The new HGX-1 hyperscale GPU accelerator is an open-source design released in conjunction with Microsoft’s Project Olympus.
HGX-1 does for cloud-based AI workloads what ATX — Advanced Technology eXtended — did for PC motherboards when it was introduced more than two decades ago. It establishes an industry standard that can be rapidly and efficiently embraced to help meet surging market demand.
The new architecture is designed to meet the exploding demand for AI computing in the cloud — in fields such as autonomous driving, personalised healthcare, superhuman voice recognition, data and video analytics, and molecular simulations.
“AI is a new computing model that requires a new architecture. The HGX-1 hyperscale GPU accelerator will do for AI cloud computing what the ATX standard did to make PCs pervasive today. It will enable cloud-service providers to easily adopt NVIDIA GPUs to meet surging demand for AI computing,” said said Jen-Hsun Huang, Founder and Chief Executive Officer of NVIDIA.
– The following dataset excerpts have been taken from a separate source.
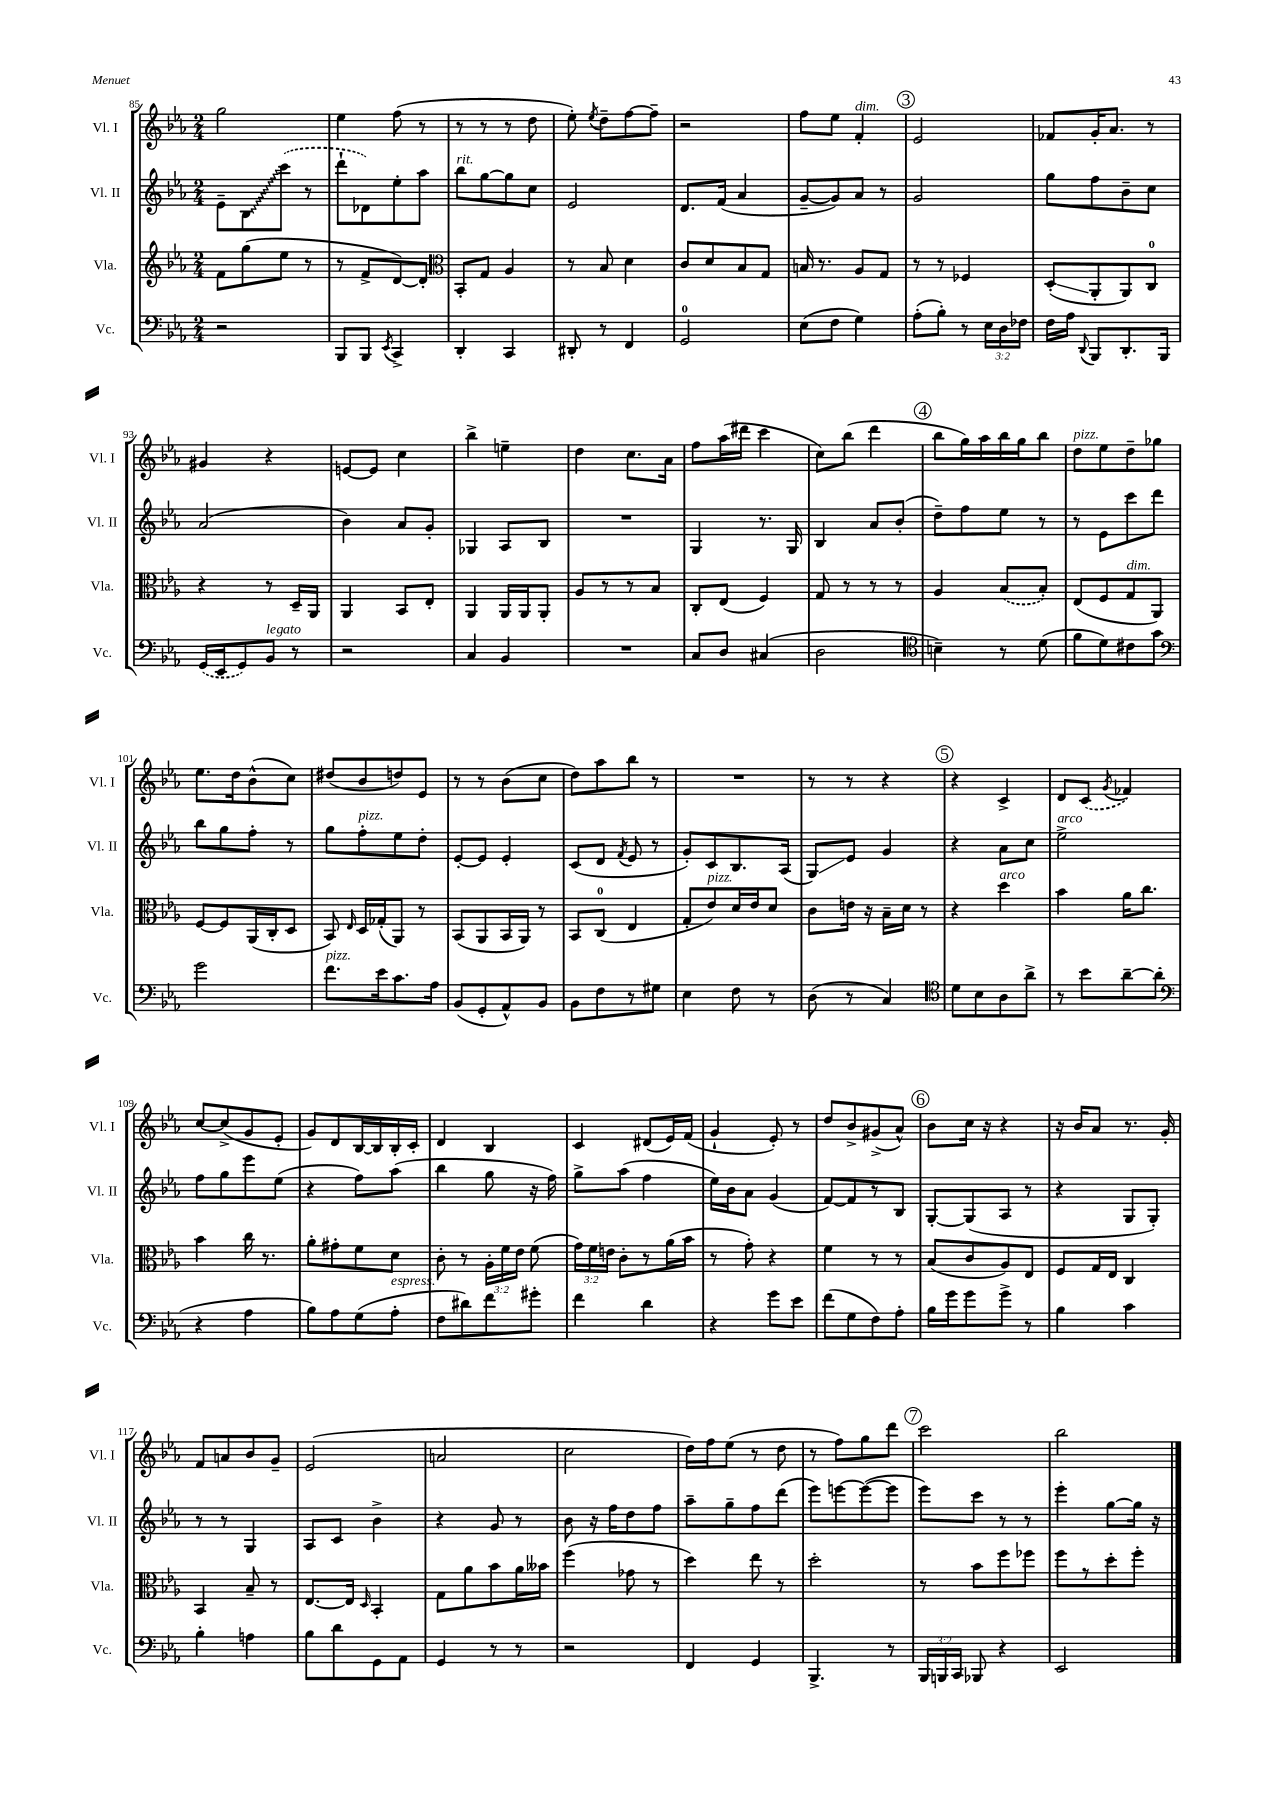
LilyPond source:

<<
\new StaffGroup <<
\new Staff = "s0" \with { instrumentName = "Vl. I" shortInstrumentName = "Vl. I" } {
    \clef treble \key ees \major \numericTimeSignature \time 2/4
    \autoBeamOff g''2 |
    ees''4 f''8( r8 |
    r8 r8 r8 d''8 |
    ees''8-.) \acciaccatura { ees''8 } d''8[-- f''8~ f''8]-- |
    r2 |
    f''8[ ees''8] f'4-.^\markup { \italic "dim." } |
    \mark \markup { \circle "3" } ees'2 |
    fes'8[ g'16-. aes'8.] r8 |
    gis'4 r4 |
    e'8[~ e'8] c''4 |
    bes''4-> e''4-- |
    d''4 c''8.[ aes'16] |
    f''8[ aes''16( dis'''16] c'''4 |
    c''8[) bes''8]( d'''4 |
    \mark \markup { \circle "4" } bes''8[ g''16) aes''16 bes''16 g''16 bes''8] |
    d''8[^\markup { \italic "pizz." } ees''8 d''8-- ges''8] |
    ees''8.[ d''16 bes'8-^( c''8]) |
    dis''8[( bes'8 d''8) ees'8] |
    r8 r8 bes'8[( c''8] |
    d''8[) aes''8 bes''8] r8 |
    R2 |
    r8 r8 r4 |
    \mark \markup { \circle "5" } r4 c'4-> |
    d'8[ \once \slurDashed c'8]( \acciaccatura { g'8 } fes'4) |
    c''8[~ c''8->( g'8 ees'8]-. |
    g'8[) d'8 bes16~ bes16 bes16-. c'16]-. |
    d'4 bes4 |
    c'4 dis'8[( ees'16) f'16]( |
    g'4-! ees'8-.) r8 |
    d''8[ bes'8-> gis'8->( aes'8]-^) |
    \mark \markup { \circle "6" } bes'8[ c''16] r16 r4 |
    r16 bes'16[ aes'8] r8. g'16-. |
    f'8[ a'8 bes'8 g'8]-- |
    ees'2( |
    a'2 |
    c''2 |
    d''16[) f''16 ees''8]( r8 d''8 |
    r8 f''8[) g''8 d'''8] |
    \mark \markup { \circle "7" } c'''2 |
    bes''2 \bar "|." |
}
\new Staff = "s1" \with { instrumentName = "Vl. II" shortInstrumentName = "Vl. II" } {
    \clef treble \key ees \major \numericTimeSignature \time 2/4
    \autoBeamOff ees'8[-- \once \override Glissando.style = #'zigzag bes8\glissando \once \slurDashed c'''8]( r8 |
    d'''8[-! des'8) ees''8-. aes''8] |
    bes''8[^\markup { \italic "rit." } g''8~ g''8 c''8] |
    ees'2 |
    d'8.[ f'16]( aes'4 |
    g'8[~-- g'8) aes'8] r8 |
    \mark \markup { \circle "3" } g'2 |
    g''8[ f''8 bes'8-- c''8] |
    aes'2( |
    bes'4) aes'8[ g'8]-. |
    ges4 aes8[ bes8] |
    R2 |
    g4 r8. g16 |
    bes4 aes'8[ bes'8]-.( |
    \mark \markup { \circle "4" } d''8[--) f''8 ees''8] r8 |
    r8 ees'8[ c'''8 d'''8] |
    bes''8[ g''8 f''8]-. r8 |
    g''8[ f''8-.^\markup { \italic "pizz." } ees''8 d''8]-. |
    ees'8[~-. ees'8] ees'4-. |
    c'8[( d'8] \acciaccatura { f'8 } ees'8 r8 |
    g'8[-.) c'8 bes8. aes16]( |
    g8[\glissando) ees'8] g'4 |
    \mark \markup { \circle "5" } r4 aes'8[ c''8] |
    ees''2->^\markup { \italic "arco" } |
    f''8[ g''8 ees'''8 ees''8]( |
    r4 f''8[) aes''8]( |
    bes''4 g''8 r16 f''16) |
    g''8[-> aes''8]( f''4 |
    ees''16[) bes'16 aes'8] g'4( |
    f'8[~) f'8 r8 bes8] |
    \mark \markup { \circle "6" } g8[~-. g8( aes8] r8 |
    r4 g8[ g8]-.) |
    r8 r8 g4 |
    aes8[ c'8] bes'4-> |
    r4 g'8 r8 |
    bes'8 r16 f''16[ d''8 f''8] |
    aes''8[-- g''8-- f''8 d'''8]( |
    ees'''8[) e'''8~ e'''8~( e'''8] |
    \mark \markup { \circle "7" } ees'''8[) c'''8] r8 r8 |
    ees'''4-. g''8[~ g''16] r16 \bar "|." |
}
\new Staff = "s2" \with { instrumentName = "Vla." shortInstrumentName = "Vla." } {
    \clef treble \key ees \major \numericTimeSignature \time 2/4 \override Staff.TupletNumber.text = #tuplet-number::calc-fraction-text
    \autoBeamOff f'8[ g''8( ees''8] r8 |
    r8 f'8[-> d'8~) d'8]-. |
    \clef alto bes,8[-. g8] aes4 |
    r8 bes8 d'4 |
    c'8[ d'8 bes8 g8] |
    b16 r8. aes8[ g8] |
    \mark \markup { \circle "3" } r8 r8 fes4 |
    d8[-.\glissando( aes,8-. aes,8) c8]-0 |
    r4 r8 d16[-- aes,16] |
    aes,4 bes,8[ ees8]-. |
    aes,4 aes,16[ aes,16 aes,8]-. |
    aes8[ r8 r8 bes8] |
    c8[-. ees8]( f4) |
    g8 r8 r8 r8 |
    \mark \markup { \circle "4" } aes4 \once \slurDashed bes8[( bes8]-.) |
    ees8[( f8 g8^\markup { \italic "dim." } aes,8]) |
    f8[~ f8 aes,16( c16-. d8] |
    bes,8) \grace { ees16 } d16[ ges16-.( aes,8]) r8 |
    bes,8[( aes,8 bes,16 aes,16]) r8 |
    bes,8[ c8]-0( ees4 |
    g8[-. ees'8^\markup { \italic "pizz." }) d'16 ees'16 d'8] |
    c'8[ e'16] r16 bes16[-- d'16] r8 |
    \mark \markup { \circle "5" } r4 d''4^\markup { \italic "arco" } |
    bes'4 aes'16[ c''8.] |
    bes'4 c''16 r8. |
    aes'8[-. gis'8-. f'8 d'8] |
    c'8-. r8 \tuplet 3/2 { aes16[-. f'16 ees'16] } f'8( |
    \tuplet 3/2 { g'16[) f'16 e'16] } c'8[-. r8 aes'16( bes'16] |
    r8 g'8-.) r4 |
    f'4 r8 r8 |
    \mark \markup { \circle "6" } bes8[( c'8 aes8) ees8] |
    f8[ g16 ees16] c4 |
    bes,4 bes8-- r8 |
    ees8.[~ ees16] \grace { d16 } bes,4-. |
    g8[ aes'8 bes'8 aes'16 beses'16] |
    f''4( ges'8 r8 |
    d''4) ees''8 r8 |
    d''2-. |
    \mark \markup { \circle "7" } r8 bes'8[ f''8 fes''8] |
    f''8[ r8 d''8-. f''8]-. \bar "|." |
}
\new Staff = "s3" \with { instrumentName = "Vc." shortInstrumentName = "Vc." } {
    \clef bass \key ees \major \numericTimeSignature \time 2/4 \override Staff.TupletNumber.text = #tuplet-number::calc-fraction-text
    \autoBeamOff r2 |
    bes,,8[ bes,,8] \acciaccatura { ees,8 } c,4-> |
    d,4-. c,4 |
    dis,8-. r8 f,4 |
    g,2-0 |
    ees8[( f8] g4) |
    \mark \markup { \circle "3" } aes8[-.( bes8]-.) r8 \tuplet 3/2 { ees16[ d16 fes16] } |
    f16[ aes16] \appoggiatura { d,8 } bes,,8[ d,8.-. bes,,16] |
    \once \slurDashed g,16[( ees,16 g,8) bes,8]^\markup { \italic "legato" } r8 |
    r2 |
    c4 bes,4 |
    R2 |
    c8[ d8] cis4( |
    d2 |
    \mark \markup { \circle "4" } \clef tenor b4--) r8 d'8( |
    f'8[ d'8) cis'8 g'8] |
    \clef bass g'2 |
    f'8.[^\markup { \italic "pizz." } ees'16 c'8. aes16] |
    bes,8[( g,8-. aes,8-^) bes,8] |
    bes,8[ f8 r8 gis8] |
    ees4 f8 r8 |
    d8( r8 c4) |
    \mark \markup { \circle "5" } \clef tenor d'8[ bes8 aes8 aes'8]-> |
    r8 bes'8[ aes'8~-- aes'8]( |
    \clef bass r4 aes4 |
    bes8[) aes8 g8( aes8]-.^\markup { \italic "espress." } |
    f8[ dis'8) f'8 gis'8]-. |
    f'4 d'4 |
    r4 g'8[ ees'8] |
    f'8[( g8 f8) aes8]-. |
    \mark \markup { \circle "6" } bes16[ g'16 g'8 g'8]-> r8 |
    bes4 c'4 |
    bes4-. a4 |
    bes8[ d'8 g,8 aes,8] |
    g,4 r8 r8 |
    r2 |
    f,4 g,4 |
    bes,,4.-> r8 |
    \mark \markup { \circle "7" } \tuplet 3/2 { bes,,16[ b,,16 c,16] } bes,,8 r4 |
    ees,2 \bar "|." |
}
>>
>>
\layout { \context { \Score currentBarNumber = #85 } }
“The HGX-1 AI accelerator provides extreme performance scalability to meet the demanding requirements of fast-growing machine learning workloads, and its unique design allows it to be easily adopted into existing data centers around the world,” wrote Kushagra Vaid, General Manager and Distinguished Engineer, Azure Hardware Infrastructure, Microsoft, in a blog post.
For the thousands of enterprises and startups worldwide that are investing in AI and adopting AI-based approaches, the HGX-1 architecture provides unprecedented configurability and performance in the cloud.
Powered by eight NVIDIA Tesla P100 GPUs in each chassis, it features an innovative switching design — based on NVIDIA NVLink interconnect technology and the PCIe standard — enabling a CPU to dynamically connect to any number of GPUs. This allows cloud service providers that standardize on the HGX-1 infrastructure to offer customers a range of CPU and GPU machine instance configurations.
Cloud workloads are more diverse and complex than ever. AI training, inferencing and HPC workloads run optimally on different system configurations, with a CPU attached to a varying number of GPUs. The highly modular design of the HGX-1 allows for optimal performance no matter the workload. It provides up to 100x faster deep learning performance compared with legacy CPU-based servers, and is estimated at one-fifth the cost for conducting AI training and one-tenth the cost for AI inferencing.